Wien (OTS) - Das EU-Parlament beschließt mit dem heutigen Tag die Abschaffung von Exportsubventionen für Rinder: VIER PFOTEN apelliert an den Finanz- und Landwirtschaftsminister den Vorschlag anzunehmen um diese mit Steuergeldern finanzierte Tierquälerei zu beenden!25.Oktober 01. "Stimmen die EU-Finanzminister dem Vorschlag des EU-Parlaments zu, so wäre das ein Meilenstein bei der Eindämmung von grausamen Tiertransporten," betont VIER PFOTEN-Nutztier-Experte Helmut Wittmann. Trotzdem sind die EU-Gesetze laut Wittmann ungenügend. So gibt es nach wie vor Ausnahmen die auch längere Tiertransporte erlauben: Verfügen LKWs über gewisse Einrichtungen kann die gesetzlich erlaubte maximale Beförderungsdauer von 8 Stunden auf 29 Stunden ausgeweitet werden. Auch Einrichtungen wie Ventilatoren, Tränkeanlagen oder Einstreu können Tierleid bei langen Fahrten aber nicht mindern: VIER PFOTEN fordern daher ein strengeres Gesetz, das Tiertransporte nur mehr bis zum nächsten Schlachthof erlauben soll.

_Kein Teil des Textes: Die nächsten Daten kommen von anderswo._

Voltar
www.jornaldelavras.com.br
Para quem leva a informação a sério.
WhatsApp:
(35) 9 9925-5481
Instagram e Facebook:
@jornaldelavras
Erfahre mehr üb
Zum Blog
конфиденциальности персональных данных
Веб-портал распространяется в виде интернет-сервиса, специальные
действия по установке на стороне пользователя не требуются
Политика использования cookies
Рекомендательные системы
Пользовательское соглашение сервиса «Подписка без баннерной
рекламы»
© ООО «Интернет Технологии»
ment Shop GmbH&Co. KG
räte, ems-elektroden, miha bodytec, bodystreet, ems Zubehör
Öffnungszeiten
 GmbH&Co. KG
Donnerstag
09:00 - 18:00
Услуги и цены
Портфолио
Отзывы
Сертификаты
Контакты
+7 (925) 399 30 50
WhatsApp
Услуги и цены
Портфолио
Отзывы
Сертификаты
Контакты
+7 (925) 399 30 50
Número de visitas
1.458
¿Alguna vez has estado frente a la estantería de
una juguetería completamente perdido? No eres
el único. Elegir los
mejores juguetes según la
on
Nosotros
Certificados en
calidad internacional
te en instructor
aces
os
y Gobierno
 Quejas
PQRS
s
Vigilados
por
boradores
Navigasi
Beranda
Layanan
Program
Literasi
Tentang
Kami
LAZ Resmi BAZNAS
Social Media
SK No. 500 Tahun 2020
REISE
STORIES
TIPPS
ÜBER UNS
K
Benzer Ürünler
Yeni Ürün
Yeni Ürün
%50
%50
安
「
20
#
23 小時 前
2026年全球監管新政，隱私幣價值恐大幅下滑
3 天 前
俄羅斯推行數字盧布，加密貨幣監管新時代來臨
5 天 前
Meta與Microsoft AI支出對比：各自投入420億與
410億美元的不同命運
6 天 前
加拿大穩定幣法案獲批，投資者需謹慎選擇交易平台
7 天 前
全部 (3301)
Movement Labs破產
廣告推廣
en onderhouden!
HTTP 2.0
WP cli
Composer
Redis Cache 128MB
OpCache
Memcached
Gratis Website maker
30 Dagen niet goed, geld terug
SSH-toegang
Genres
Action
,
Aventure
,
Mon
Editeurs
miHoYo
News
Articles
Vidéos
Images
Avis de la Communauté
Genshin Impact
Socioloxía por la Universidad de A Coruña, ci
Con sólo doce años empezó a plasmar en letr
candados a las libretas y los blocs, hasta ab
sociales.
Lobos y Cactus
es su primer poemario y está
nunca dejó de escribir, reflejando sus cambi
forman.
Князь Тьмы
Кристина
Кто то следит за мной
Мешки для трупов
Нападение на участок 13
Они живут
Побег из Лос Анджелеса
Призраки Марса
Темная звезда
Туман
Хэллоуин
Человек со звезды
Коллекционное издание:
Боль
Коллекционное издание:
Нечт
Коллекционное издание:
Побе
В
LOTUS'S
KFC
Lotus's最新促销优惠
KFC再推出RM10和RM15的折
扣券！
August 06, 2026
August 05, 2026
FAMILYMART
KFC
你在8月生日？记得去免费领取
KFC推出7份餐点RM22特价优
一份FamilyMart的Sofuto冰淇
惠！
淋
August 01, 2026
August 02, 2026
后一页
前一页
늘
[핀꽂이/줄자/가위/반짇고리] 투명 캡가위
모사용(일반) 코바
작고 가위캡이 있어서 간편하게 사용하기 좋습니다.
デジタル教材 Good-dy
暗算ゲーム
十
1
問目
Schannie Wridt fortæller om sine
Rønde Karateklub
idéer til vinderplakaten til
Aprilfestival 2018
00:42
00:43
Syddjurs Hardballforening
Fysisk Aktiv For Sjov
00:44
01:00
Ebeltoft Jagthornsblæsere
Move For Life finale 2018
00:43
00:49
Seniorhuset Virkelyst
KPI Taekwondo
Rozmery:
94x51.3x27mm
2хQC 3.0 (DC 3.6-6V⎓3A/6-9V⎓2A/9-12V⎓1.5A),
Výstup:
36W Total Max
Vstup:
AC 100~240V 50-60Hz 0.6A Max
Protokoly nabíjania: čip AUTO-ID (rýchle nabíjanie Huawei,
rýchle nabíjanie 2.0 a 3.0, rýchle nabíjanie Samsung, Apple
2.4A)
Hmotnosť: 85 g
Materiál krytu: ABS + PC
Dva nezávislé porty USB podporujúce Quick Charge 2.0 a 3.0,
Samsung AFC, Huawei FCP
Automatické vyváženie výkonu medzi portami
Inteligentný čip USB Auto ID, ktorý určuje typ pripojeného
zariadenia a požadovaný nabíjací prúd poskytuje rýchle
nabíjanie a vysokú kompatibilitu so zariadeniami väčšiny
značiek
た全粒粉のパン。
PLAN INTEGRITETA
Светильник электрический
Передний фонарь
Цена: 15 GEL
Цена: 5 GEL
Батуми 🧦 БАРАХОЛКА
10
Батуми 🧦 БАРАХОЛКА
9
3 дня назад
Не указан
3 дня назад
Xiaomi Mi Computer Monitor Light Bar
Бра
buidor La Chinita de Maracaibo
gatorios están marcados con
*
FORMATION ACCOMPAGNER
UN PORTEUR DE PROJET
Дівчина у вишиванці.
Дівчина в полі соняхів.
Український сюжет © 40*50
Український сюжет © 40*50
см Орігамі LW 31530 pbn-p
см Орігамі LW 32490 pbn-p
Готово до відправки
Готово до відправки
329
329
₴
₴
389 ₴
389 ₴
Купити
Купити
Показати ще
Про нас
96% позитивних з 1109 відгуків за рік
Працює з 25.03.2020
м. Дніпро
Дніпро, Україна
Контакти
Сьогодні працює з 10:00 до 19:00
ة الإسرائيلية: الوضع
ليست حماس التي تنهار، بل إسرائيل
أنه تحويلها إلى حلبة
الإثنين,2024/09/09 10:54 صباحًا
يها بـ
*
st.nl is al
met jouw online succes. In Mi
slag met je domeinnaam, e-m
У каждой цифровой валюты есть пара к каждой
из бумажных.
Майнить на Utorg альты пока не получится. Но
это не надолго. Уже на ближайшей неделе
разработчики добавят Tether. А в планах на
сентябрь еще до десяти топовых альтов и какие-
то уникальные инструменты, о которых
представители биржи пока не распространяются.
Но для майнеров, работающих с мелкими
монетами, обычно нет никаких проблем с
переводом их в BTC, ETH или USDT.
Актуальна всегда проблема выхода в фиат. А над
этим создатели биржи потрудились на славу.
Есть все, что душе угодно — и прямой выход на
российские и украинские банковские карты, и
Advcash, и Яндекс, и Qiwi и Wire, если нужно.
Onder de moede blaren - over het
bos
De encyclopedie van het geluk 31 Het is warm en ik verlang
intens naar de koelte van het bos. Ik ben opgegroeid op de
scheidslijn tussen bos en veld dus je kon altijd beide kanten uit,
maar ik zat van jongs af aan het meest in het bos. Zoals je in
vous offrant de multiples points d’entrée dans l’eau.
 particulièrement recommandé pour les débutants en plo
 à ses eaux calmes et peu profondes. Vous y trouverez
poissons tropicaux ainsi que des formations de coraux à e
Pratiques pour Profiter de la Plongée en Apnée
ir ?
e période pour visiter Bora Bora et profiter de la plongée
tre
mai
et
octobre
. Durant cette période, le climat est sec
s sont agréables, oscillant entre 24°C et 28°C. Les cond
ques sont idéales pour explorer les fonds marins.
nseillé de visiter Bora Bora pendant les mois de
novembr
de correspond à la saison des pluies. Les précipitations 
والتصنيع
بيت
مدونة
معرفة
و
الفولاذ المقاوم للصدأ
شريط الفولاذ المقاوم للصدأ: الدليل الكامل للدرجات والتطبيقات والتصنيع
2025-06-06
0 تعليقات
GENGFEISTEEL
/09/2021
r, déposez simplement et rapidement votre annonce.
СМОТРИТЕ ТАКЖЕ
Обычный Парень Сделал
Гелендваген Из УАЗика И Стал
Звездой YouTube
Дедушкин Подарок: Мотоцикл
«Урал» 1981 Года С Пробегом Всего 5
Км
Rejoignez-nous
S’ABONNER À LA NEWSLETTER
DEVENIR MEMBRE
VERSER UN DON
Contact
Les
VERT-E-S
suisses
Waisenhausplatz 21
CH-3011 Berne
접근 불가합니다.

Insgesamt 57,6 Mio Euro (792,5 Millionen Schilling) an Exportsubventionen wären für das Jahr 2002 vorgesehen. EU-Statistiken der letzten Jahre belegen einen Anstieg an Tierferntransporten bei der Erhöhung von Exportsubventionen. Nach Einführung dieser Förderungen sind die Exporte in Nicht-EU Länder, überwiegend in den Nahen Osten explodiert: So wurden 1989 lediglich 3.000 Rinder ausgeführt während die Zahl der exportierten Tiere nach Beginn der Subventionierung 1991 massiv angestiegen ist. Im Jahr 1995 erreichten die Transporte mit 692.000 Rindern den bisherigen Höchststand.